• [Goal of the exercise] Return the lines of the listing below word for word, beginning with the line that contains "region: Lower Saxony" and stopping after the line that contains "longitude: 2.4609". Leave the pictures out of your answer.

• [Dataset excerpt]
•••

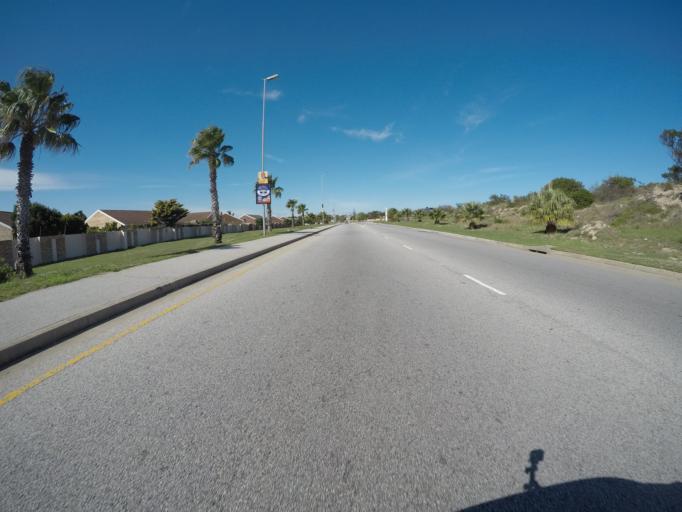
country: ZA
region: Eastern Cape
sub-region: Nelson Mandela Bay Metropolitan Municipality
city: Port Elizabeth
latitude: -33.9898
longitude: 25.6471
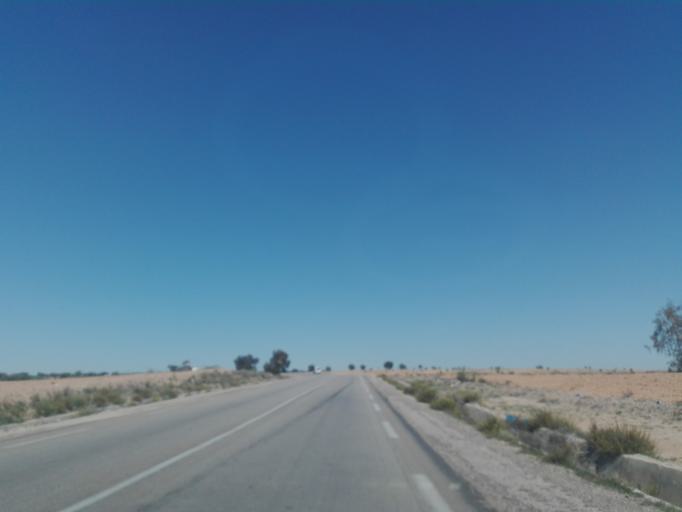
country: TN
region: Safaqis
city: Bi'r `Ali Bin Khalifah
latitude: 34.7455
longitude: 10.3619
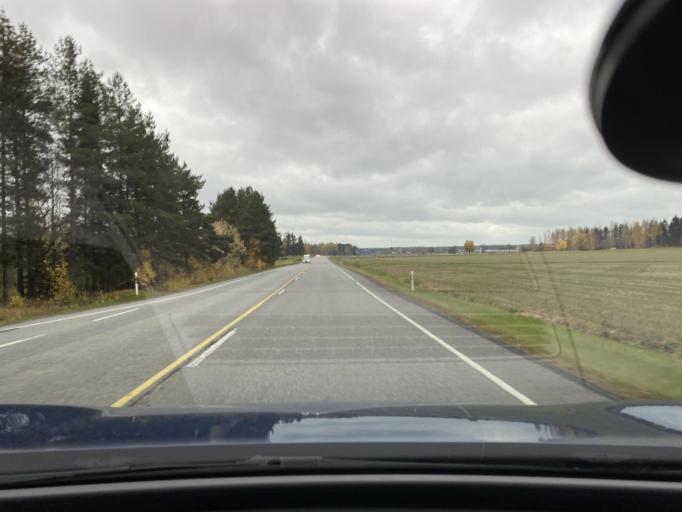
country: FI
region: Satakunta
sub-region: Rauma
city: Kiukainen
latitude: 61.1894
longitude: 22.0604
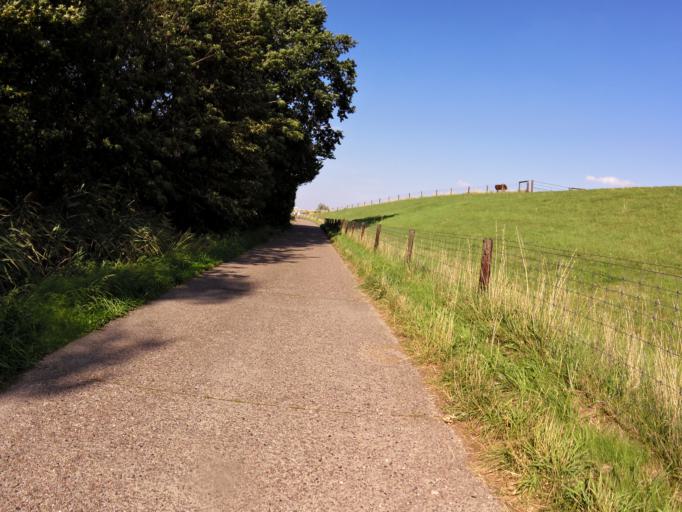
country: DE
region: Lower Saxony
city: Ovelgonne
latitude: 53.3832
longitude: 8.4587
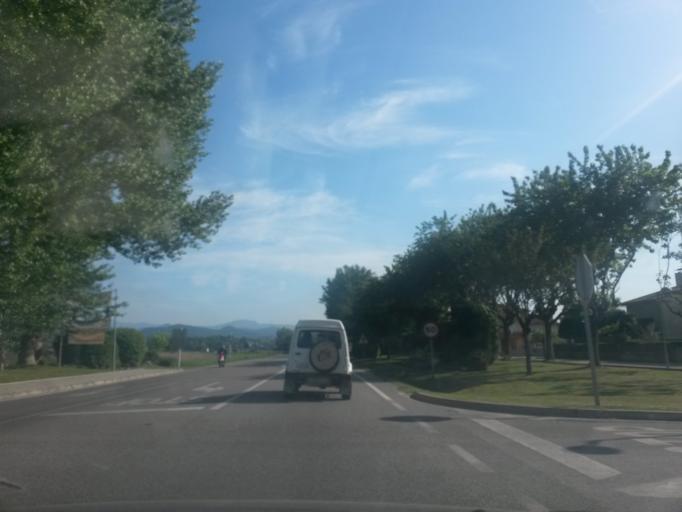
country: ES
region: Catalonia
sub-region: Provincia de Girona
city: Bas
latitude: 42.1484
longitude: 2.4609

•••

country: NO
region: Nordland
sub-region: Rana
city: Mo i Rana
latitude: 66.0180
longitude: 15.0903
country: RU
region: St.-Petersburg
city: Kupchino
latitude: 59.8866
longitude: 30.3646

•••

• [Correct answer]
region: Lower Saxony
city: Ovelgonne
latitude: 53.3832
longitude: 8.4587
country: ES
region: Catalonia
sub-region: Provincia de Girona
city: Bas
latitude: 42.1484
longitude: 2.4609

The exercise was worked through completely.